Museum workers often feel they must preserve the past at all costs. We may have noble intentions, but we also face a stark reality: that some donated items are either too costly to maintain, or they don’t mesh with our mission.
What can you do? Even if you have a strong collections policy, you still feel stuck. Turning down a gift could upset the donor. You could accept it, but then your museum has to care for something that takes up storage space and drains precious resources….and there’s a strong possibility that you’ll never even display it.
There are ways to ease your professional conscience! One way is to help donors find a suitable home for their items. We’ve often aided folks in this manner. It creates a win-win-win situation for everyone. Donors are happy that their artifacts have found an appropriate home, the receiving institution grows its collection, and you’ve helped save the past.
Another solution is to look at the bigger picture and coordinate collecting efforts with neighboring museums.

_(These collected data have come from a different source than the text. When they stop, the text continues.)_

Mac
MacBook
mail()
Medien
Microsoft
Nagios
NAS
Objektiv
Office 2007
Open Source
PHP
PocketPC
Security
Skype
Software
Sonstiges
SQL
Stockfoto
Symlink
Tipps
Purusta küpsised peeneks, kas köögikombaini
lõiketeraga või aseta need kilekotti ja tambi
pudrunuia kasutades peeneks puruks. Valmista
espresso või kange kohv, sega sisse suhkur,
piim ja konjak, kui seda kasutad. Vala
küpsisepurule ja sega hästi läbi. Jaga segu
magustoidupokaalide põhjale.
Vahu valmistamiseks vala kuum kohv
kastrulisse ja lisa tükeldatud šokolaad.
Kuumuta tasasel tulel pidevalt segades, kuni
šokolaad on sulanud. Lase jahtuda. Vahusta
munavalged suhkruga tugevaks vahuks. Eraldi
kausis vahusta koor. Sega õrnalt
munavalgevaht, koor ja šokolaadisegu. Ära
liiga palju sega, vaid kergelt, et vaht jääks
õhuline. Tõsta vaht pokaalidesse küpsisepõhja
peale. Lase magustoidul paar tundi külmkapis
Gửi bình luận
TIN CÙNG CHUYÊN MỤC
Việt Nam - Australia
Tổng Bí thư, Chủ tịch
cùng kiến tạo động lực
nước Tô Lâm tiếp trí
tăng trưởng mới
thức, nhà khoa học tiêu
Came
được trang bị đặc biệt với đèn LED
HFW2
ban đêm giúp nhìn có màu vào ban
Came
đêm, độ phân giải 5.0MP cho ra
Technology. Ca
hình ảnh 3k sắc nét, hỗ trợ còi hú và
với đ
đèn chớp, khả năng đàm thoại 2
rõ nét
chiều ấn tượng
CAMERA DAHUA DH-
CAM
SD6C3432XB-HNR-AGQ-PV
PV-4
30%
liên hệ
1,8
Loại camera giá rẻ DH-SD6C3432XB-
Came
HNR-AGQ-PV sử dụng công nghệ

Sure, it’s important to collect everything in our respective areas, but do two history museums in the same town really need to own identical collections of school yearbooks? Wouldn’t it be better for one museum to hold them and let the other focus on a different aspect of the town’s history?
When facing reduced resources and limited facilities, such discussions can keep you from re-inventing the wheel or duplicating efforts, while ensuring the preservation of more materials.
It’s tough making these types of decisions, but everyone benefits in the long run. By exploring simpler and smarter ways to work together, we can re-channel those noble intentions without letting them undermine our efforts.